Jamison asks Barnabas what the dream means. Barnabas claims not to know. Jamison replies that he thinks Barnabas knows exactly what it means, and is very upset with him for refusing to share his knowledge. In #660, David had said that “Barnabas knows lots of things he doesn’t tell anyone”; Jamison has already caught on to this same fact.

One of the people with whom Barnabas will not share his knowledge is Quentin. Even though Quentin’s ghost explicitly said in Jamison’s dream that his own demise could have been prevented, and Barnabas’ mission therefore completed, had he known about the three upcoming events, Barnabas flatly refuses to tell Quentin about them. Even when the silver bullet is discovered at Collinwood at the end of the episode, Barnabas still will not pass the dream’s warning on to Quentin.

Instead, Barnabas reenacts Dr Fisher’s part from #335. He seizes in Jamison’s description of the 1960s wardrobe he saw David, Roger, Liz, and Carolyn wearing, and says that it is the key- it shows that the whole scene is a masquerade.
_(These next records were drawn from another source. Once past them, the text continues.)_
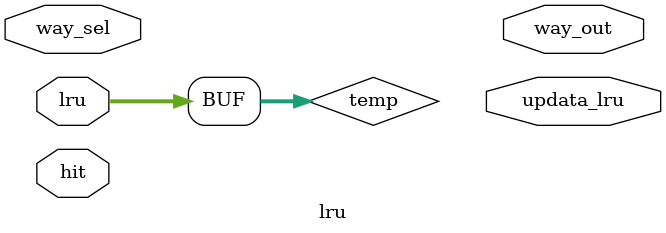
<source format=sv>

module lru
(
	input integer way_sel,
	input logic hit,
	input [2:0] lru,
	output integer way_out,
	output [2:0] updata_lru
);

logic [2:0] temp;
assign temp = lru;

always_comb begin
	if(hit) begin
	end
	else if(!hit) begin
	end
end

endmodule: lru 

</source>
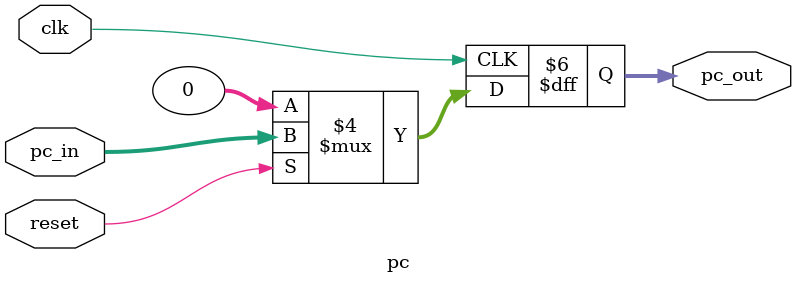
<source format=sv>
module pc (
    input wire clk, reset,
    input wire [31:0] pc_in,
    output reg [31:0] pc_out
);

always_ff @(posedge clk) begin
    if (!reset)
		  pc_out <= 32'b0;		  
    else
		  pc_out <= pc_in;
end

endmodule

</source>
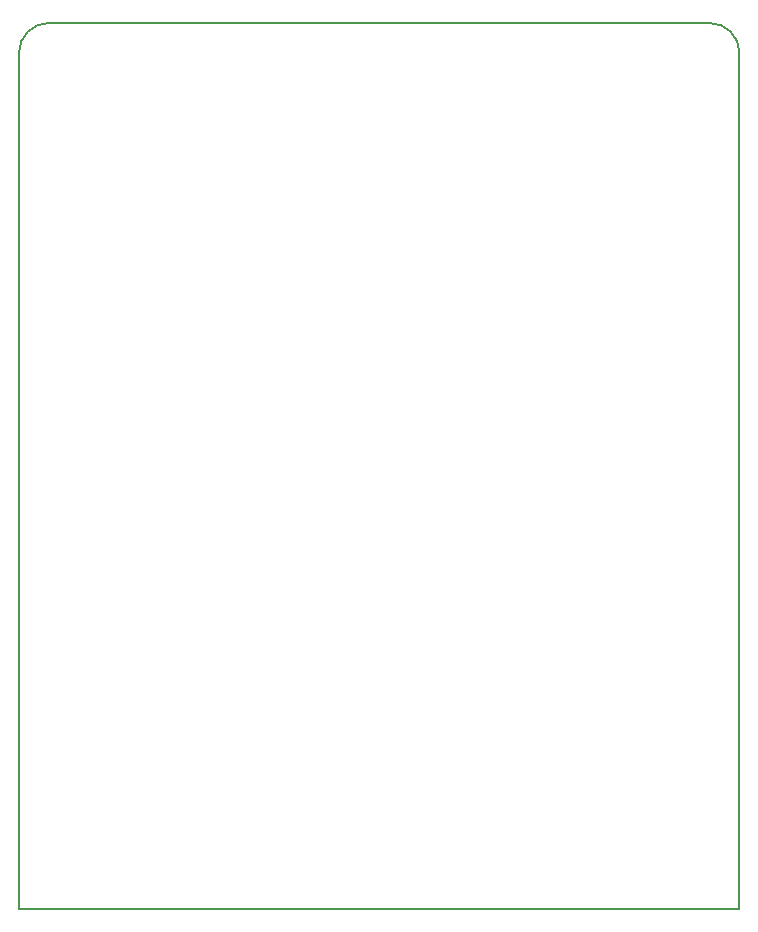
<source format=gm1>
G04 #@! TF.GenerationSoftware,KiCad,Pcbnew,5.0.2-bee76a0~70~ubuntu18.04.1*
G04 #@! TF.CreationDate,2019-01-09T05:41:56+01:00*
G04 #@! TF.ProjectId,IGM400,49474d34-3030-42e6-9b69-6361645f7063,rev?*
G04 #@! TF.SameCoordinates,Original*
G04 #@! TF.FileFunction,Profile,NP*
%FSLAX46Y46*%
G04 Gerber Fmt 4.6, Leading zero omitted, Abs format (unit mm)*
G04 Created by KiCad (PCBNEW 5.0.2-bee76a0~70~ubuntu18.04.1) date Mi 09 Jan 2019 05:41:56 CET*
%MOMM*%
%LPD*%
G01*
G04 APERTURE LIST*
%ADD10C,0.150000*%
G04 APERTURE END LIST*
D10*
X110000000Y-130000000D02*
X50000000Y-130000000D01*
X49500000Y-130000000D02*
X50000000Y-130000000D01*
X49500000Y-57500000D02*
G75*
G02X52000000Y-55000000I2500000J0D01*
G01*
X108000000Y-55000000D02*
G75*
G02X110500000Y-57500000I0J-2500000D01*
G01*
X49500000Y-62000000D02*
X49500000Y-57500000D01*
X110500000Y-62000000D02*
X110500000Y-57500000D01*
X52000000Y-55000000D02*
X108000000Y-55000000D01*
X49500000Y-62000000D02*
X49500000Y-130000000D01*
X110500000Y-130000000D02*
X110500000Y-62000000D01*
X110000000Y-130000000D02*
X110500000Y-130000000D01*
M02*

</source>
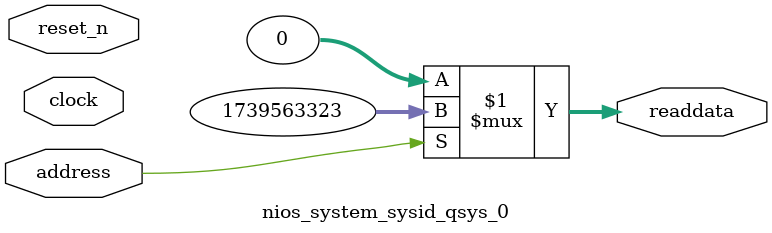
<source format=v>



// synthesis translate_off
`timescale 1ns / 1ps
// synthesis translate_on

// turn off superfluous verilog processor warnings 
// altera message_level Level1 
// altera message_off 10034 10035 10036 10037 10230 10240 10030 

module nios_system_sysid_qsys_0 (
               // inputs:
                address,
                clock,
                reset_n,

               // outputs:
                readdata
             )
;

  output  [ 31: 0] readdata;
  input            address;
  input            clock;
  input            reset_n;

  wire    [ 31: 0] readdata;
  //control_slave, which is an e_avalon_slave
  assign readdata = address ? 1739563323 : 0;

endmodule



</source>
As Dr Fisher had said that Sarah Collins was an imaginary figure David had fabricated to contain the fear of death that had afflicted him since he saw his mother Laura die, so Barnabas claims that David Collins is a figure Jamison has fabricated to contain the fear of death that had afflicted him since he saw his mother Laura die. As Dr Fisher’s interpretation was all wrong in-universe but was quite plausible as an explanation of the audience’s responses to the show, so Barnabas’ interpretation is a grotesque lie in-universe but is quite plausible as writer Violet Welles’ description of the creative process that led to the decision to reuse Laura in the 1897 segment of the show. It allows them to pair David with Jamison and Roger with Edward, comparing and contrasting their personalities.